Across the state, the pace of hotel construction continued to be sluggish during the first half of 2022, although the development of a 1,600-room bayfront hotel in Chula Vista helped San Diego County easily surpass development activity during the same period in 2021.
In its latest mid-year development report, Atlas Hospitality Group highlights what is likely to be an ongoing trend — a persistent slowdown in hotel construction in the face of rising interest rates, higher labor and construction costs, and a looming recession.
Atlas President Alan Reay acknowledged that the Chula Vista hotel project, by virtue of its enormous size, skewed the numbers for not only San Diego but the entire state.
During the first six months of this year, the number of hotels under construction nationwide fell 12 percent — from 132 to 116. Similarly, the number of rooms being built declined by 11 percent, from 17,962 to 15,958.
Also down significantly was the number of hotels that made their debut this year.
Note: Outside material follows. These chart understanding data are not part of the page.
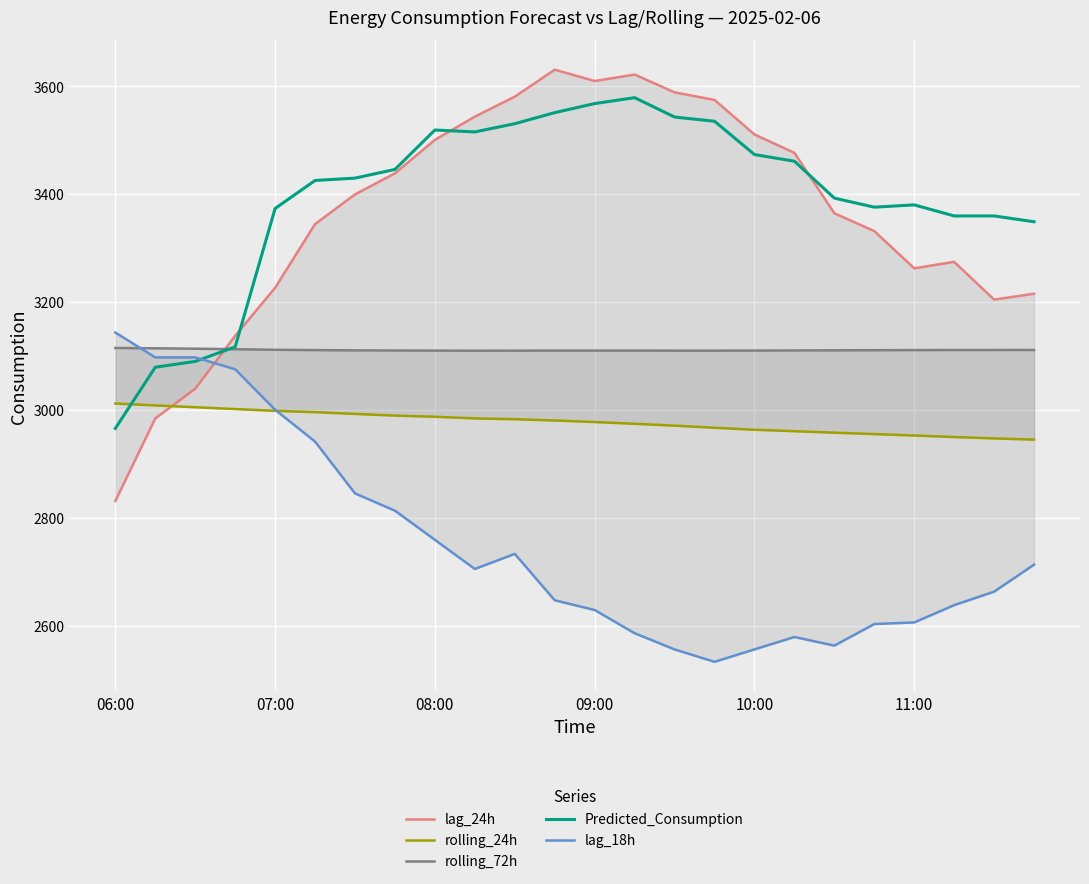

How many values in the lag_18h series are below 2706?

12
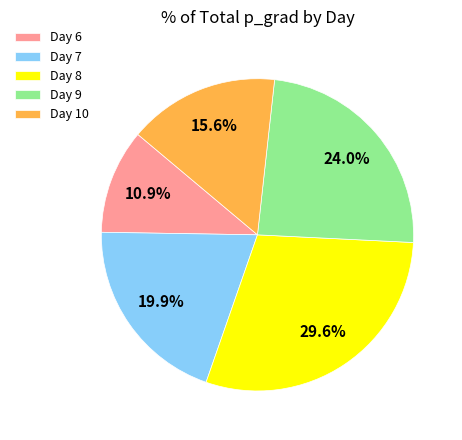

Between Day 7 and Day 8, which is larger?

Day 8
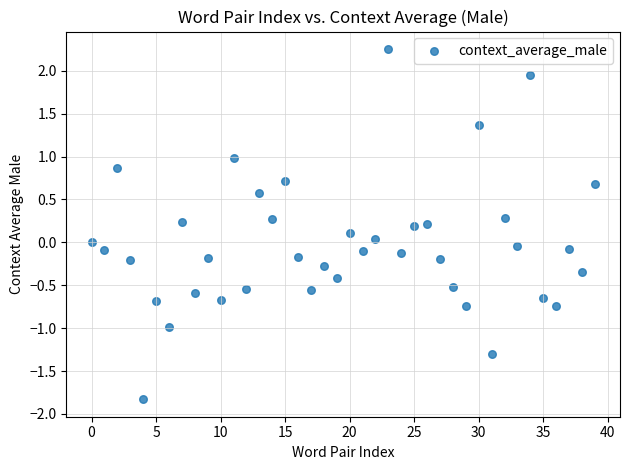

What is the range of Y values (max minus min)?

4.1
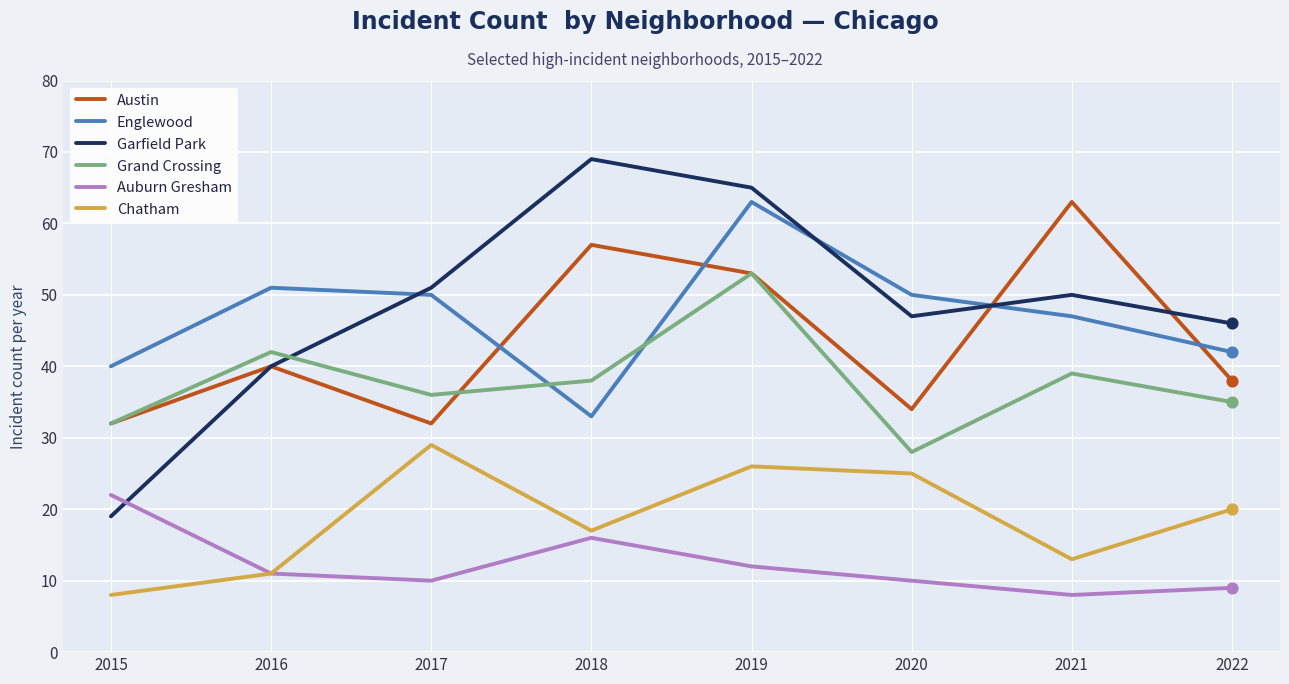

Which series has the largest total across all categories?

Garfield Park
In all of California 29 hotels opened in the first half of 2022, compared with 51 a year earlier, and the number of rooms fell to 3,561, down from 7,168, Atlas reported.
In San Diego County, just one hotel opened during the first half of the year — the 10-room Brick hotel in Oceanside. A year earlier, four hotels with 610 rooms had opened during that same time frame.
While the landscape for new hotel construction is not yet approaching the pronounced downturn following the Great Recession that started in 2008, there could still be a more pronounced decline in hotel development given the economy’s current volatility, said Reay.
“With rising interest rates, we’re definitely going to see a dampening effect on new construction for at least the next 24 to 36 months,” Reay predicts. “We’re already seeing lenders pulling back from the segment anyway. The big unknown is if the economy falls into a prolonged recession. If that happens we could see a slowdown that comes close to the 2008 post slowdown.”
It took several years for the hotel industry to recover from the last big recession. Not until 2015 did hotel development come roaring back, said Reay. That year, 98 hotels opened up in California, an increase of 253 percent over 2014, he said.
“When (existing) hotels start selling for higher than what it costs to replace them, that will drive people back into construction,” Reay said.
That San Diego County now has nearly 2,000 hotel rooms under construction is something of an aberration because of the Gaylord Pacific Resort in Chula Vista — a waterfront project that has been decades in the making. Once completed, it will be just 28 rooms shy of the county’s single largest hotel, the 1,628-room Manchester Grand Hyatt.
While the pandemic last year clearly dampened some developers’ appetite for moving forward with hotel projects, the lodging properties are currently reaping the benefits of a surge in travel, and room rates are exceeding levels before the arrival of COVID-19.